SODIUR - O presidente da Sodiur (Sociedade de Defesa dos Índios Unidos de Roraima), Silvestre Leocádio da Silva, disse que a ação dos indígenas do CIR (Conselho Indígena de Roraima) em bloquear a porta de entrada do Uiramutã poderá gerar conflitos futuros de índios com índios, caso as autoridades competentes não tomarem as providências necessárias para se evitar o problema.

"Já faz um bom tempo que venho dizendo que as coisas poderão piorar, caso não forem tomados outros rumos. Os indígenas do CIR não estão tendo respeito pelas terras. Não queremos guerra, mas se for necessário, teremos que agir", avisou o presidente.

PM - O comandante Geral da PM, Ben-Hur Gonçalves, afirmou que a apreensão do combustível em poder dos policias feito pelos índios, na entrada do Uiramutã, ocorreu na última quarta-feira, quando um sargento e um motorista estavam seguindo viagem com a finalidade de levar o combustível para abastecer os automóveis na brigada, localizada naquela região.

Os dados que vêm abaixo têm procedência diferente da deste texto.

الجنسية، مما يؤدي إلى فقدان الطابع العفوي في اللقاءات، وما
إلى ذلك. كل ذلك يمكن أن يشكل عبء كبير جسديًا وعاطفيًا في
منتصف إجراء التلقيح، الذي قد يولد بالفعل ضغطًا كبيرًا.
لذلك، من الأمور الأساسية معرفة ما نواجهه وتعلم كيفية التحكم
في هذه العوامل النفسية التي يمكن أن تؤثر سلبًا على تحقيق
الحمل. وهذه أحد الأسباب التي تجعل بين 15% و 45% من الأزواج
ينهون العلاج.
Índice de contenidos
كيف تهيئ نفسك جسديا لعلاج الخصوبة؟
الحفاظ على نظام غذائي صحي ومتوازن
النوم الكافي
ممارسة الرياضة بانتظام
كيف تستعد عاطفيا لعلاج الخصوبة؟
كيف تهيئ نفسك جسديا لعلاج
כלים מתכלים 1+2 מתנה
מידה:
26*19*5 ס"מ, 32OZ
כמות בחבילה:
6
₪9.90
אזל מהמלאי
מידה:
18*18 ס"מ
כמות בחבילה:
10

Chegando na barreira, eles foram obrigados a deixar o produto no local.

"Já enviamos para o Município do Uiramutã um oficial que irá negociar a gasolina com os índios. Não podemos tomar nenhuma providência rígida, pois não compete à PM a responsabilidade pelo problema, e sim a Polícia Federal", disse complementando que a corporação está disponível a ajudar a PF em qualquer atuação no local.

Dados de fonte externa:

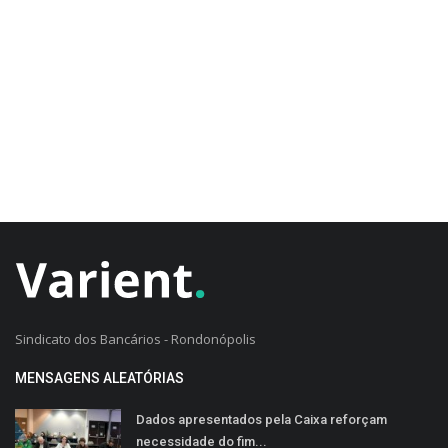
CADASTRO DO CLIENTE
Sindicato dos Bancários - Rondonópolis
MENSAGENS ALEATÓRIAS
Dados apresentados pela Caixa reforçam
necessidade do fim...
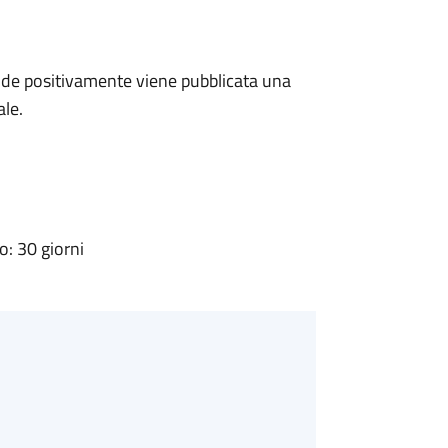
de positivamente viene pubblicata una
ale.
: 30 giorni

PREFEITURA - A Folha tentou entrar em contato com a prefeita do Município do Uiramutã, Florany Mota, para falar sobre o assunto, mas não foi possível, pois seu telefone celular se encontrava fora da área de cobertura.

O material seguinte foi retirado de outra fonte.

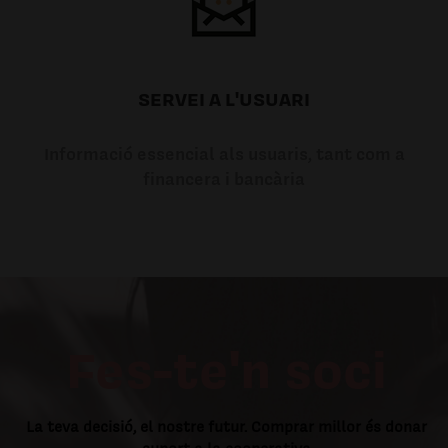
SERVEI A L'USUARI
Informació essencial als usuaris, tant com a
financera i bancària
Fes-te'n soci
La teva decisió, el nostre futur. Comprar millor és donar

PF - A delegada da Diretoria Regional de Combate ao Crime Organizado da PF, Adriana Correia, disse que o órgão já entrou em contato com a Funai (Fundação Nacional do Índio) para que tragam os responsáveis pela ação fiscalizadora nas barreiras, a fim de prestar esclarecimentos do caso.

"Só poderemos tomar as providências mediante a algum tipo de irregularidade, mas para isso é necessário que apuremos o caso. Com relação à apreensão do combustível da Polícia Militar, é necessário que sejamos notificados pelo comando para que possamos agir no local para resgatar o produto", frisou.

CIR - O coordenador do CIR, Jacir José de Souza, afirmou que houve a apreensão de bebidas alcoólicas pelos indígenas na barreira montada na entrada do Uiramutã na semana passada. Comentou que a ação dos índios não foi ilegal, pois não é permitido que se leve bebidas alcoólicas para dentro de uma área indígena demarcada, conforme diz o Estatuto do Índio.

Disse também que dentro das caixas de isopor onde estavam os peixes continham bebidas alcoólicas, e isso fez com que os produtos alimentícios acabaram sendo apreendidos junto com os produtos irregulares.

O coordenador do CIR contou que os produtos detidos estão na sede da PF, na Capital, e que os proprietários poderão se dirigir ao local para recebê-los de volta."O Estatuto é bem claro ao dizer que em qualquer área indígena demarcada não é permitida a entrada de bebidas alcoólicas e de materiais para garimpos", explicou.

Com relação à apreensão de combustível dos militares, Jacir José disse que a ação dos indígenas foi exclusivamente para evitar que ocorra o contrabando do produto de outros países, como é o caso da Venezuela e da Guiana, que fazem fronteira com o Uiramutã.

"O combustível se encontra na barreira com os índios e os oficiais poderão resgatá-los mediante a apresentação uma nota fiscal de compra do produto", concluiu. (J.T.)